Dalle pagine di Le Monde Battisti è stato da sempre osannato, «Sono le circostanze che fanno l’uomo», scrivevano di lui, e lui che intervistato ribatteva: «Si sparava da una parte e dall’altra». Ed è questa la favola, bevuta e rilanciata dai francesi che lo hanno innalzato sull’altare dei combattenti.

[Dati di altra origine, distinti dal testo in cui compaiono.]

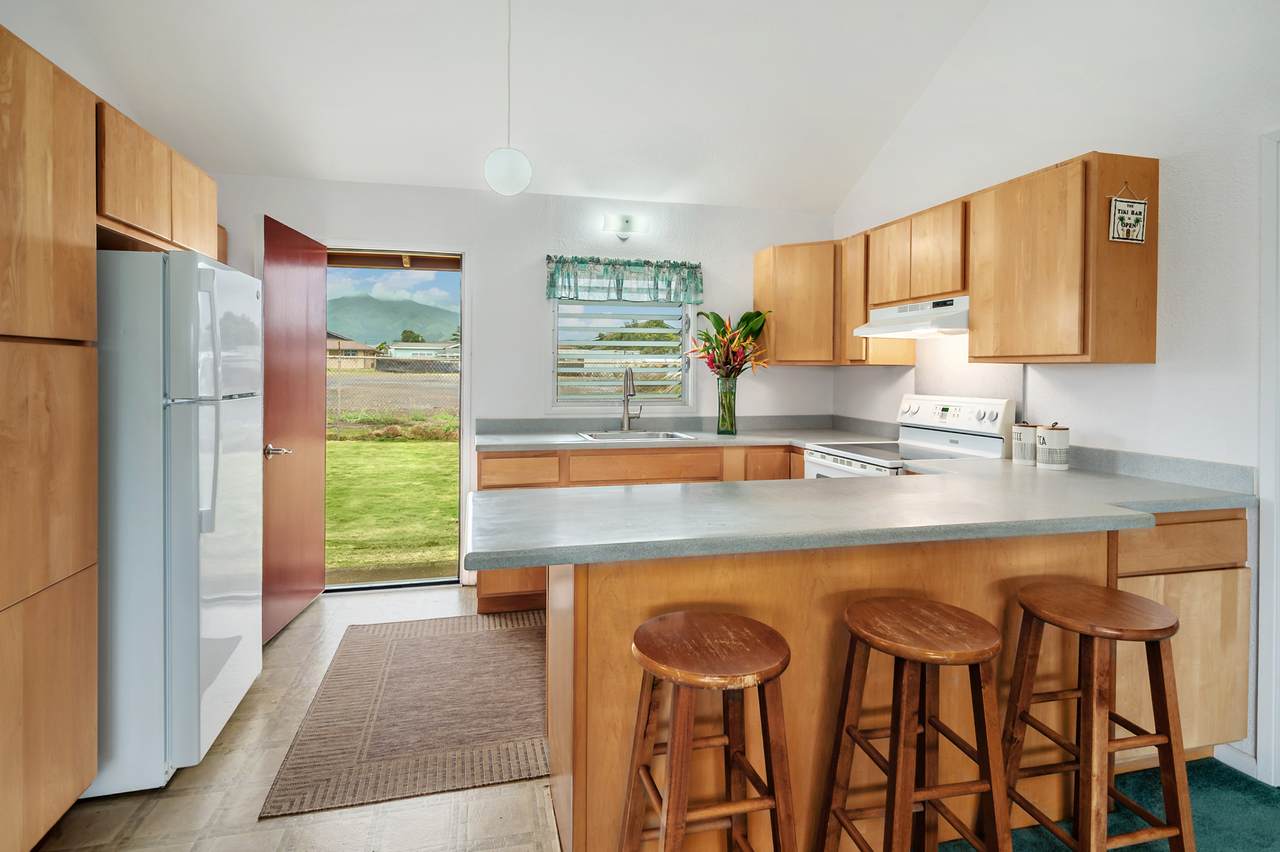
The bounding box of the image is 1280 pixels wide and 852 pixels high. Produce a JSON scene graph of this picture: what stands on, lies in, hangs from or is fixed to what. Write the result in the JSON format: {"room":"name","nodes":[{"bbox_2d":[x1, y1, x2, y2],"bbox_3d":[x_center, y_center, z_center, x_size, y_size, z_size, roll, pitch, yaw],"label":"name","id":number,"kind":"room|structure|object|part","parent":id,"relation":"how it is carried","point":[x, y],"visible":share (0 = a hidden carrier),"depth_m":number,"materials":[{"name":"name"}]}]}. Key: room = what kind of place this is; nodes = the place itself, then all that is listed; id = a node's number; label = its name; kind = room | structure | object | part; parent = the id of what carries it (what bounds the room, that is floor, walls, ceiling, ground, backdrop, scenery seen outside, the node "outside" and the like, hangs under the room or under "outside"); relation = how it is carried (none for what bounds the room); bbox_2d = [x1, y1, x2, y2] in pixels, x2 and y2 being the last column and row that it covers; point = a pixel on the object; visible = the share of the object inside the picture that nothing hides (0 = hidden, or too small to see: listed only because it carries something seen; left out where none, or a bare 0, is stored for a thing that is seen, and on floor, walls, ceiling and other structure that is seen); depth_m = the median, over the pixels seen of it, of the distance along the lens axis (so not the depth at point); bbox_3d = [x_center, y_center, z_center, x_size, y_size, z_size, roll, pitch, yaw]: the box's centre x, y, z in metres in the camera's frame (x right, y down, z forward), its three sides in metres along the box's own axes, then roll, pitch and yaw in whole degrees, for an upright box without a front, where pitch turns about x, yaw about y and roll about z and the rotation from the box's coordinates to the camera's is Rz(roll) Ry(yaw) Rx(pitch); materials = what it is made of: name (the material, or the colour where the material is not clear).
{"room":"kitchen","nodes":[
{"label":"kitchen","id":0,"kind":"room"},
{"bbox_2d":[39,582,555,851],"bbox_3d":[-0.599,1.213,1.250,3.274,0.065,5.973,0,1,-14],"label":"tile floor","id":1,"kind":"structure","parent":0,"point":[276,830],"depth_m":1.89,"materials":[{"name":"beige tile"}]},
{"bbox_2d":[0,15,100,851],"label":"tall pantry cabinet","id":2,"kind":"object","parent":1,"relation":"on","point":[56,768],"visible":1,"depth_m":1.60,"materials":[{"name":"brown wood"}]},
{"bbox_2d":[96,98,220,257],"bbox_3d":[-1.961,-0.778,2.281,0.516,0.384,0.929,0,1,-14],"label":"upper cabinet","id":3,"kind":"object","parent":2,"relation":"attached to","point":[134,217],"visible":0.65,"depth_m":2.17,"materials":[{"name":"brown wood"}]},
{"bbox_2d":[87,247,261,795],"bbox_3d":[-1.789,0.321,2.206,0.816,1.663,0.737,0,1,-14],"label":"refrigerator","id":4,"kind":"object","parent":1,"relation":"on","point":[189,430],"visible":0.7,"depth_m":1.94,"materials":[{"name":"white metal"}]},
{"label":"handles","id":5,"kind":"part","parent":4,"relation":"part of","materials":[{"name":"white plastic"}]},
{"bbox_2d":[260,611,550,819],"bbox_3d":[-0.683,1.133,2.711,1.259,0.010,1.508,0,1,-14],"label":"rug","id":6,"kind":"object","parent":1,"relation":"on","point":[522,629],"visible":0.97,"depth_m":2.38,"materials":[{"name":"brown carpet"}]},
{"bbox_2d":[476,442,804,613],"bbox_3d":[0.101,0.649,3.916,2.098,0.884,0.641,0,1,-14],"label":"base cabinet","id":7,"kind":"object","parent":1,"relation":"on","point":[494,458],"visible":0.18,"depth_m":3.52,"materials":[{"name":"brown wood"}]},
{"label":"drawer","id":8,"kind":"part","parent":7,"relation":"part of","materials":[{"name":"brown wood"}]},
{"bbox_2d":[477,414,893,451],"bbox_3d":[0.275,0.129,3.892,2.377,0.128,0.808,0,1,-14],"label":"back countertop","id":9,"kind":"structure","parent":7,"relation":"on","point":[579,443],"depth_m":3.97,"materials":[{"name":"grey laminate"}]},
{"bbox_2d":[620,367,641,432],"bbox_3d":[-0.040,-0.072,3.997,0.137,0.420,0.228,0,1,-14],"label":"faucet","id":10,"kind":"object","parent":9,"relation":"on","point":[632,381],"visible":0.99,"depth_m":4.04,"materials":[{"name":"silver metal"}]},
{"bbox_2d":[575,429,698,441],"bbox_3d":[-0.021,0.232,3.861,0.684,0.180,0.482,0,1,-14],"label":"sink","id":11,"kind":"object","parent":9,"relation":"in","point":[594,438],"visible":0.36,"depth_m":4.01,"materials":[{"name":"silver metal"}]},
{"bbox_2d":[716,377,736,434],"bbox_3d":[0.544,-0.028,4.021,0.132,0.336,0.130,0,1,-14],"label":"glass vase","id":12,"kind":"object","parent":9,"relation":"on","point":[727,411],"visible":0.97,"depth_m":3.98,"materials":[{"name":"clear glass"}]},
{"bbox_2d":[685,309,771,377],"bbox_3d":[0.576,-0.350,4.053,0.508,0.605,0.444,0,1,-14],"label":"flower bouquet","id":13,"kind":"object","parent":12,"relation":"in","point":[745,319],"visible":0.78,"depth_m":4.01,"materials":[{"name":"plant"}]},
{"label":"cabinet door","id":14,"kind":"part","parent":7,"relation":"part of","materials":[{"name":"brown wood"}]},
{"bbox_2d":[543,510,1242,851],"bbox_3d":[0.771,0.736,2.111,2.207,0.865,0.774,0,1,-14],"label":"peninsula cabinet","id":15,"kind":"object","parent":1,"relation":"on","point":[614,589],"visible":0.54,"depth_m":1.72,"materials":[{"name":"brown wood"}]},
{"bbox_2d":[464,450,1254,569],"bbox_3d":[0.777,0.282,2.178,2.500,0.076,1.199,0,1,-14],"label":"peninsula countertop","id":16,"kind":"structure","parent":15,"relation":"on","point":[567,557],"depth_m":1.82,"materials":[{"name":"grey laminate"}]},
{"bbox_2d":[1011,421,1037,465],"bbox_3d":[1.662,0.134,2.756,0.106,0.185,0.106,0,1,-14],"label":"canister","id":17,"kind":"object","parent":16,"relation":"on","point":[1023,453],"visible":0.95,"depth_m":2.72,"materials":[{"name":"white ceramic"}]},
{"bbox_2d":[1036,422,1069,470],"bbox_3d":[1.682,0.140,2.613,0.117,0.189,0.117,0,1,-14],"label":"canister","id":18,"kind":"object","parent":16,"relation":"on","point":[1053,438],"visible":1,"depth_m":2.57,"materials":[{"name":"white ceramic"}]},
{"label":"drawer","id":19,"kind":"part","parent":15,"relation":"part of","materials":[{"name":"brown wood"}]},
{"bbox_2d":[804,393,1015,478],"bbox_3d":[1.299,0.523,3.229,0.722,1.198,0.752,0,1,-14],"label":"stove","id":20,"kind":"object","parent":1,"relation":"on","point":[837,465],"visible":0.22,"depth_m":3.17,"materials":[{"name":"white metal"}]},
{"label":"control panel","id":21,"kind":"part","parent":20,"relation":"part of","materials":[{"name":"white"}]},
{"bbox_2d":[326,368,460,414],"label":"gravel lot","id":22,"kind":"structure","parent":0,"point":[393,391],"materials":[{"name":"grey gravel"}]},
{"bbox_2d":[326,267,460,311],"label":"sky","id":23,"kind":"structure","parent":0,"point":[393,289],"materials":[{"name":"blue"}]},
{"bbox_2d":[2,0,1010,210],"bbox_3d":[0.013,-1.862,1.308,4.019,0.201,5.986,0,1,-14],"label":"ceiling","id":24,"kind":"structure","parent":0,"point":[832,199],"depth_m":3.28,"materials":[{"name":"white paint"}]},
{"bbox_2d":[484,0,532,196],"bbox_3d":[-0.578,-1.461,2.820,0.213,1.036,0.211,0,1,-14],"label":"pendant light","id":25,"kind":"object","parent":24,"relation":"hanging from","point":[504,187],"visible":1,"depth_m":2.77,"materials":[{"name":"white glass"}]},
{"bbox_2d":[209,173,838,594],"bbox_3d":[-0.650,-0.175,4.096,4.253,2.513,0.146,0,1,-14],"label":"back wall","id":26,"kind":"structure","parent":0,"point":[519,281],"depth_m":4.00,"materials":[{"name":"white paint"}]},
{"bbox_2d":[325,245,467,592],"bbox_3d":[-1.549,0.047,3.933,1.004,2.087,0.167,0,1,-14],"label":"door frame","id":27,"kind":"structure","parent":26,"relation":"in","point":[464,344],"depth_m":3.96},
{"bbox_2d":[260,209,328,640],"bbox_3d":[-1.806,0.075,3.362,0.168,2.023,0.794,0,1,-14],"label":"red door","id":28,"kind":"structure","parent":27,"relation":"attached to","point":[321,309],"depth_m":3.28,"materials":[{"name":"wood"}]},
{"bbox_3d":[-1.740,0.192,3.064,0.135,0.063,0.130,0,1,-14],"label":"door handle","id":29,"kind":"part","parent":28,"relation":"part of","materials":[{"name":"silver metal"}]},
{"bbox_2d":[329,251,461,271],"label":"eave","id":30,"kind":"object","parent":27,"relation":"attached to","point":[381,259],"visible":0.84,"depth_m":3.90,"materials":[{"name":"brown wood"}]},
{"bbox_2d":[548,297,694,408],"bbox_3d":[-0.112,-0.451,4.244,1.011,0.936,0.127,0,1,-14],"label":"window","id":31,"kind":"structure","parent":26,"relation":"in","point":[634,311],"depth_m":4.24,"materials":[{"name":"white"}]},
{"bbox_2d":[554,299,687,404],"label":"glass louvers","id":32,"kind":"object","parent":31,"relation":"attached to","point":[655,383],"visible":0.64,"depth_m":4.21,"materials":[{"name":"clear glass"}]},
{"bbox_2d":[601,213,647,240],"bbox_3d":[-0.097,-1.170,4.080,0.291,0.148,0.108,0,1,-14],"label":"wall light","id":33,"kind":"object","parent":26,"relation":"attached to","point":[627,222],"visible":0.99,"depth_m":4.06,"materials":[{"name":"white"}]},
{"bbox_2d":[545,255,704,303],"bbox_3d":[-0.087,-0.842,4.106,1.073,0.285,0.100,0,1,-14],"label":"valance","id":34,"kind":"object","parent":26,"relation":"attached to","point":[695,267],"visible":0.98,"depth_m":4.09,"materials":[{"name":"fabric"}]},
{"bbox_2d":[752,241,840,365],"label":"corner upper cabinet","id":35,"kind":"object","parent":26,"relation":"attached to","point":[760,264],"visible":0.77,"depth_m":3.95,"materials":[{"name":"brown wood"}]},
{"bbox_2d":[831,0,1279,790],"bbox_3d":[2.225,-0.741,1.269,0.143,3.961,6.621,0,1,-14],"label":"right wall","id":36,"kind":"structure","parent":0,"point":[1145,371],"depth_m":2.37,"materials":[{"name":"white paint"}]},
{"bbox_2d":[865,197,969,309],"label":"upper cabinet","id":37,"kind":"object","parent":36,"relation":"attached to","point":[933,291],"visible":0.71,"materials":[{"name":"brown wood"}]},
{"bbox_2d":[853,296,969,338],"bbox_3d":[1.460,-0.465,3.231,0.455,0.152,0.728,0,1,-14],"label":"range hood","id":38,"kind":"object","parent":37,"relation":"attached to","point":[908,331],"visible":0.8,"depth_m":3.12,"materials":[{"name":"white metal"}]},
{"bbox_2d":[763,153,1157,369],"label":"upper cabinet run","id":39,"kind":"object","parent":36,"relation":"attached to","point":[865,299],"visible":0.9,"depth_m":2.61,"materials":[{"name":"brown wood"}]},
{"bbox_2d":[1108,184,1147,244],"bbox_3d":[1.719,-0.700,2.249,0.155,0.213,0.014,0,1,-14],"label":"hanging sign","id":40,"kind":"object","parent":39,"relation":"hanging from","point":[1130,229],"visible":0.99,"depth_m":2.24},
{"bbox_2d":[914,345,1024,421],"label":"backsplash panel","id":41,"kind":"object","parent":36,"relation":"attached to","point":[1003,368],"visible":0.6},
{"bbox_2d":[1214,742,1257,778],"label":"baseboard","id":42,"kind":"structure","parent":36,"relation":"attached to","point":[1226,761],"depth_m":2.09,"materials":[{"name":"white paint"}]},
{"bbox_2d":[1257,129,1279,788],"bbox_3d":[2.122,0.173,1.687,0.200,2.010,0.909,0,1,-14],"label":"door trim","id":43,"kind":"structure","parent":36,"relation":"attached to","point":[1278,495],"depth_m":2.00,"materials":[{"name":"white paint"}]},
{"bbox_2d":[936,754,1279,851],"bbox_3d":[1.150,1.216,0.033,3.432,0.065,4.259,0,1,-14],"label":"carpet floor","id":44,"kind":"structure","parent":0,"point":[1248,783],"depth_m":1.86,"materials":[{"name":"teal carpet"}]},
{"bbox_2d":[624,611,793,851],"bbox_3d":[0.141,0.833,1.330,0.348,0.721,0.355,0,1,-14],"label":"bar stool","id":45,"kind":"object","parent":44,"relation":"on","point":[722,681],"visible":1,"depth_m":1.27,"materials":[{"name":"brown wood"}]},
{"bbox_2d":[820,596,1009,851],"bbox_3d":[0.615,0.828,1.426,0.347,0.731,0.347,0,1,-14],"label":"bar stool","id":46,"kind":"object","parent":44,"relation":"on","point":[892,771],"visible":1,"depth_m":1.36,"materials":[{"name":"brown wood"}]},
{"bbox_2d":[998,583,1193,851],"bbox_3d":[1.103,0.827,1.565,0.354,0.723,0.350,0,1,-14],"label":"bar stool","id":47,"kind":"object","parent":44,"relation":"on","point":[1085,694],"visible":0.99,"depth_m":1.49,"materials":[{"name":"brown wood"}]},
{"label":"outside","id":48,"kind":"structure","parent":0,"visible":0},
{"label":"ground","id":49,"kind":"structure","parent":48,"visible":0},
{"bbox_2d":[326,332,378,370],"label":"house","id":50,"kind":"structure","parent":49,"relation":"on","point":[331,344],"materials":[{"name":"beige"}]},
{"bbox_2d":[325,436,457,579],"label":"lawn","id":51,"kind":"structure","parent":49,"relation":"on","point":[397,453],"depth_m":7.35,"materials":[{"name":"green plant"}]},
{"bbox_2d":[326,294,460,349],"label":"mountain","id":52,"kind":"structure","parent":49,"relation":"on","point":[329,321],"materials":[{"name":"green plant"}]},
{"bbox_2d":[328,366,459,430],"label":"chain-link fence","id":53,"kind":"object","parent":49,"relation":"on","point":[422,381],"visible":0.34,"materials":[{"name":"grey metal"}]},
{"bbox_2d":[381,341,456,363],"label":"house","id":54,"kind":"structure","parent":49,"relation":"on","point":[402,346],"materials":[{"name":"white paint"}]}
]}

Parole al vento, che riecheggiano da questa parte della barricata. «Io combatto perché non voglio più vergognarmi davanti ai parenti delle vittime», dice Daniela Santanchè. Lei che ci tiene a ricordare di essere stata la prima, con il suo Movimento per l’Italia, a protestare davanti all’ambasciata brasiliana. «Già due anni fa noi eravamo lì, a dire che Battisti deve tornare in Italia a scontare la sua pena. Per questo sono stata molto contenta di leggere le parole di Napolitano. Con il ministro Frattini stiamo lavorando per trovare una strada».
Tornano in mente quei giochi militari mondiali di luglio, a Rio de Janeiro, quando un’ottantina di italiani non ha partecipato alla sfilata. In segno di protesta, di lutto. «È stato un gesto simbolico ma doveroso -dice La Russa.- L’Italia non può restare in silenzio. E io andrò avanti, anche se poi mi danno del fascista. Io continuo la mia battaglia; ho rifiutato di andare in Brasile per ben otto volte. Al mio posto ho mandato un sottosegretario. È il mio modo per dissociarmi da questa scelta sbagliata fatta da certi governanti. Per quel che mi riguarda boicotto il Brasile, ho smesso di comprare prodotti che arrivano da lì. Eppure mi costa, amo quel popolo, ci sono andato in viaggio di nozze. Ma il senso di giustizia di una Nazione viene prima».
L’Italia che non si piega ricomincia a preparare le sue mosse da settembre. «Alla fine del mese ci sarà una manifestazione a Milano», dice Bernardi, «il 10 settembre incontreremo il coordinatore Angelino Alfano, e aspettiamo un nuovo appuntamento con il Presidente Berlusconi».

Il comitato lavora, a volte quasi sotto traccia, qualche volta senza fare troppo rumore. Ma sempre con gli occhi ben puntati all’altra parte del cielo, dall’altra parte del globo. Ad aspettare che Battisti paghi il conto.